>>>

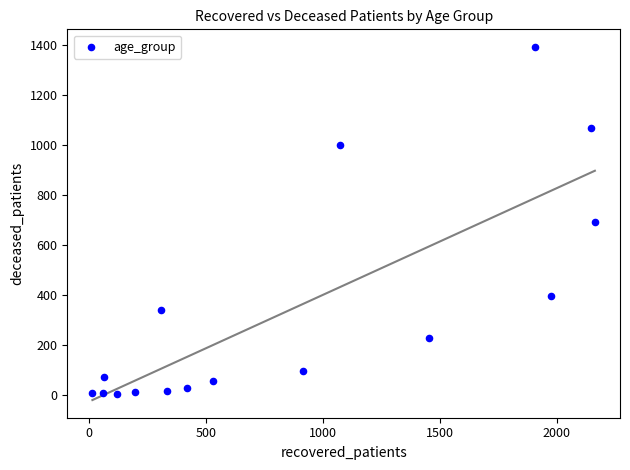

What is the range of Y values (max minus min)?

1391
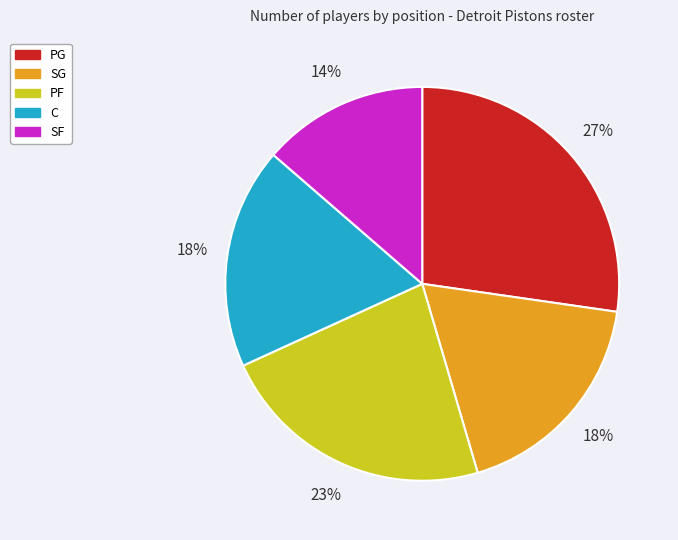

Combined, do SG and SF account for over 50%?

No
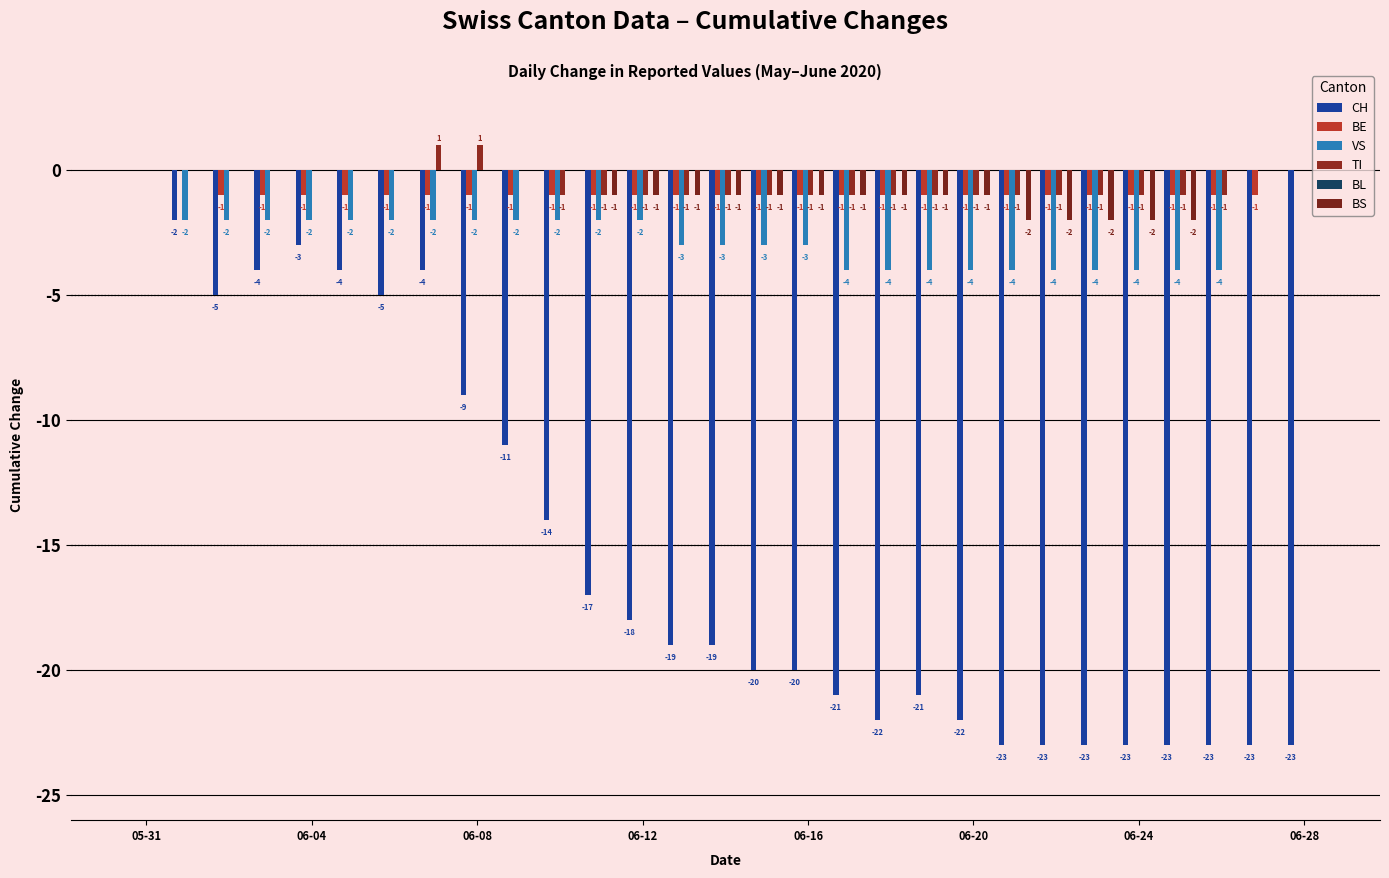

How many groups of bars are there?

29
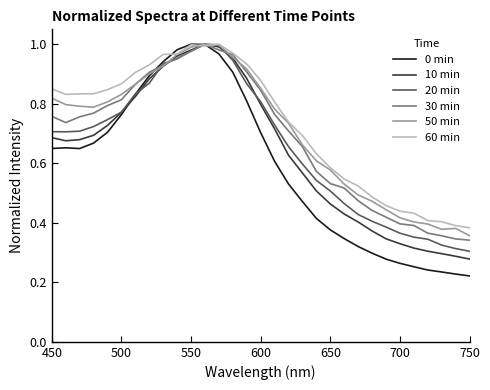

Which series has the widest spread of values?

0 min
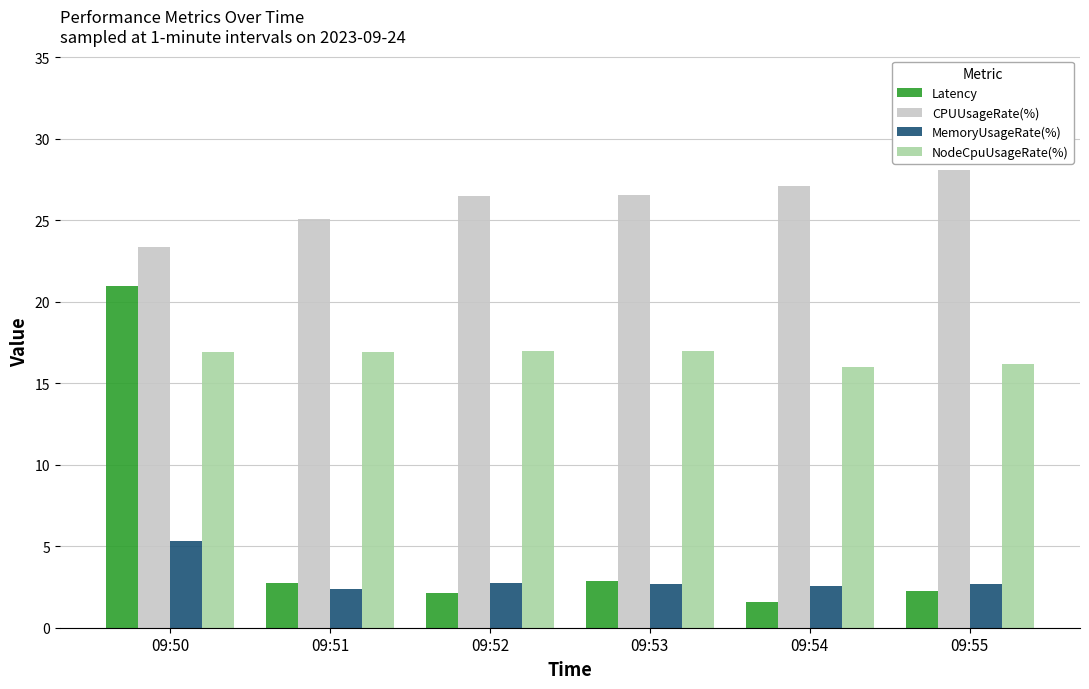

Which label corresponds to the largest value in the chart?

09:55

<<<

→ To-do item
Copy out every row above word for word, leaving out the pictures.

→ Solution
What is the range of Y values (max minus min)?

1391

Combined, do SG and SF account for over 50%?

No

How many groups of bars are there?

29

Which series has the widest spread of values?

0 min

Which label corresponds to the largest value in the chart?

09:55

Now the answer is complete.